Retirée d’Afghanistan, l’armée allemande s’interroge sur son avenir

C’est une page importante de tournée pour la Bundeswehr, qui représentait il y a peu le deuxième contingent armé de l’Otan en Afghanistan (1 300 soldats) derrière les États-Unis (2 500 soldats). Berlin a devancé Washington de deux mois dans le retrait de ses troupes. L’Allemagne a même pris de l’avance sur le 4 juillet, date de la fête nationale américaine où elle avait promis de cesser sa mission commencée il y a 20 ans, dans la foulée des attentats du 11 septembre. Les derniers soldats ont été transportés, mardi 29 juin, par quatre avions militaires depuis le camp de campagne de Marmal à Mazar-e-Charif.

« Chapitre historique »

En deux décennies, l’armée allemande a déboursé 12 milliards d’euros pour déployer 160 000 hommes en Afghanistan, dont 59 sont morts, la plus grosse perte essuyée depuis la fin de la Seconde Guerre mondiale. « C’est un chapitre historique qui s’achève, un déploiement intensif qui a mis la Bundeswehr au défi et l’a façonnée, au cours duquel l’armée allemande a fait ses preuves au combat », a déclaré la ministre de la défense Annegret Kramp-Karrenbauer, pressentie pour succéder au Norvégien Jens Stoltenberg, le secrétaire général de l’Otan.

Le processus de « normalisation » de l’armée allemande a commencé après la chute du Mur de Berlin. Il a commencé par un premier envoi de soldats en Somalie, en 1993, pour l’opération « Restore hope » sous mandat américain – sans armes, habillés en orange, sur de l’humanitaire.
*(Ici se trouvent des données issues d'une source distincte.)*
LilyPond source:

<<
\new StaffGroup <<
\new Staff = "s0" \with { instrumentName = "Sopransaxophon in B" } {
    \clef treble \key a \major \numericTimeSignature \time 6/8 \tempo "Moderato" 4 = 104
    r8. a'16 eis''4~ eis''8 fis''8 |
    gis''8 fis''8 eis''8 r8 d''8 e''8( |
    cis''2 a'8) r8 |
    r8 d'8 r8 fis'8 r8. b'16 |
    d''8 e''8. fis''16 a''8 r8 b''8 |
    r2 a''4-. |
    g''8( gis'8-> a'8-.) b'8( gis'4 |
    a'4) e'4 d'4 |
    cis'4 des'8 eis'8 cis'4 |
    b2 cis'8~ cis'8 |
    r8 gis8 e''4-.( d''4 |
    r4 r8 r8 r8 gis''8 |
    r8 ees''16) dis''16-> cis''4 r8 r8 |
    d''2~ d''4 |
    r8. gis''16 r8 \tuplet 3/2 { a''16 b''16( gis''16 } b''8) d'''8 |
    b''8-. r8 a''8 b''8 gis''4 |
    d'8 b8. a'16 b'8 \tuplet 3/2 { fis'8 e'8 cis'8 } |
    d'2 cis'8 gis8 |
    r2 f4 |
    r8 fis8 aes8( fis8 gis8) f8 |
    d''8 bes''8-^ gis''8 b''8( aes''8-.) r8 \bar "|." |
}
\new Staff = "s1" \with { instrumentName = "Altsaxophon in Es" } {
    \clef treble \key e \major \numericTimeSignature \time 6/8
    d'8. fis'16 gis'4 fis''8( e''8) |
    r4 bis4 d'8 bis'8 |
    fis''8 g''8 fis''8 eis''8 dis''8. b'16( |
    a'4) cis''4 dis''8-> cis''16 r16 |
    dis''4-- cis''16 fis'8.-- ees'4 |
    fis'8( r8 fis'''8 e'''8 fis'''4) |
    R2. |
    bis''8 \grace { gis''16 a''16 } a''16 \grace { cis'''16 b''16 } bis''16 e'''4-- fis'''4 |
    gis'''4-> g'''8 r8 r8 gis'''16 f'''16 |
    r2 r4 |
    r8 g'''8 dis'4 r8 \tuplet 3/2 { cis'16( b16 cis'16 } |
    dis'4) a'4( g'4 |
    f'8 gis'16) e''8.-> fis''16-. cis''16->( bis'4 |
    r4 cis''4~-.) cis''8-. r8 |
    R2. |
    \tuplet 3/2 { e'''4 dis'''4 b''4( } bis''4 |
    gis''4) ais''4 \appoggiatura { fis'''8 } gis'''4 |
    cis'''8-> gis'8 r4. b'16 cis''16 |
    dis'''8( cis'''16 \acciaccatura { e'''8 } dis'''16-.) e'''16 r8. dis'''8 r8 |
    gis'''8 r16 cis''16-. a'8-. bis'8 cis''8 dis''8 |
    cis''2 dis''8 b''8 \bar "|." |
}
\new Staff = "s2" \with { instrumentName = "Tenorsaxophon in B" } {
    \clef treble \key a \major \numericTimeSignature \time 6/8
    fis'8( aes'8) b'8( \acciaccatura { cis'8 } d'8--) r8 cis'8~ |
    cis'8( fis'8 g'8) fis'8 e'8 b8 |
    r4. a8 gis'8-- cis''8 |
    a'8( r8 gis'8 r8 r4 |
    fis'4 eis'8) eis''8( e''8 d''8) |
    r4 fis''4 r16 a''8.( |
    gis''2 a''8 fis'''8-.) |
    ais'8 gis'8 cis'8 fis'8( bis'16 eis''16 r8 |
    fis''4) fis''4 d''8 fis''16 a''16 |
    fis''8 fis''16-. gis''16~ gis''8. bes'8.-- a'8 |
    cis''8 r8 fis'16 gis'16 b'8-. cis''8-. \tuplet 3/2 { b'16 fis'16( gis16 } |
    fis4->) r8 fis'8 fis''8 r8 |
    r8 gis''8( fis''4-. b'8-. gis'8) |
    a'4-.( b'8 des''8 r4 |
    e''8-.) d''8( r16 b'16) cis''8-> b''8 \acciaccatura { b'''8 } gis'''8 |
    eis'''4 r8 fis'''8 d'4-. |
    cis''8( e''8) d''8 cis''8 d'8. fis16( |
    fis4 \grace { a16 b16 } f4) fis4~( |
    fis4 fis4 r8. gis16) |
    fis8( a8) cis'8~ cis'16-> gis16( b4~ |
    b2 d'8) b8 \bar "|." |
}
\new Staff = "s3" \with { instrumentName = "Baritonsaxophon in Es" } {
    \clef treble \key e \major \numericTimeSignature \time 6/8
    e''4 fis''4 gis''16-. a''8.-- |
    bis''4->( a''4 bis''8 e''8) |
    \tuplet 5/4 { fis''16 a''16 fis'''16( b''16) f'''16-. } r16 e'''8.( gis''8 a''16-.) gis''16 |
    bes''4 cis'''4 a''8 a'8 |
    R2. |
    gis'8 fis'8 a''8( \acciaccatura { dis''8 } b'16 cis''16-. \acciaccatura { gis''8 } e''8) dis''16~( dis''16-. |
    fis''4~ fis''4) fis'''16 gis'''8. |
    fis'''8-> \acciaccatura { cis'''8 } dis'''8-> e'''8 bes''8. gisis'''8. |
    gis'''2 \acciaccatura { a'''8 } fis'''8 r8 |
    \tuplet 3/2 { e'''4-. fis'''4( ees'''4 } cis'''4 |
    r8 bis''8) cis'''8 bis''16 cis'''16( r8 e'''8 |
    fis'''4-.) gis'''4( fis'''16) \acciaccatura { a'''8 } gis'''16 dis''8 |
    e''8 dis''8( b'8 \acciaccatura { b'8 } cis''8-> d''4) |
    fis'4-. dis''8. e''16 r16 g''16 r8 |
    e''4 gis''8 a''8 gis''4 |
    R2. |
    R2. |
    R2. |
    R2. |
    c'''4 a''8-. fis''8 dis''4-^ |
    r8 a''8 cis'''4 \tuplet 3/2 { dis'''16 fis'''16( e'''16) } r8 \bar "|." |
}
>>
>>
Puis l’Allemagne est intervenue au Kosovo, en Bosnie sous le mandat de l’Otan, avant de s’engager en Afghanistan, essentiellement pour former les troupes afghanes.

À présent, la plus forte présence allemande se trouve au Mali : 900 soldats sur les missions Minusma et EUTM. Mais un récent attentat-suicide à Gao qui a fait 12 blessés parmi les casques bleus allemands a relancé les divisions politiques sur l’intérêt de cette présence, trois mois avant les élections fédérales, le 26 septembre prochain.

En attendant les ordres

L’armée allemande devra sans doute composer avec des vents contraires, si, comme les sondages l’indiquent, le pays prend le chemin d’une coalition entre les chrétiens-démocrates et les Verts. Dans le cadre des engagements auprès de l’Otan, le candidat conservateur Armin Laschet (CDU) soutient l’objectif d’atteindre 2 % du PIB consacré à la défense d’ici à 2025 (contre 1,59 aujourd’hui, soit 47 milliards d’euros). Un objectif rejeté par la candidate écologiste Annalena Baerbock, qui défend l’idée d’une armée plus opérationnelle.

Travaillée par des tensions internes, la Bundeswehr se cherche à la fois une identité et une raison d’être. Secouée par les scandales dus à des sympathisants néonazis ou d’extrême droite, elle vient de recruter un grand rabbin à son aumônerie militaire. Son désengagement opérationnel s’accompagne par ailleurs d’un retrait civil. Sa mission de soutien au ministère de la santé dans la gestion sanitaire vient de s’achever, avec la baisse du nombre de cas.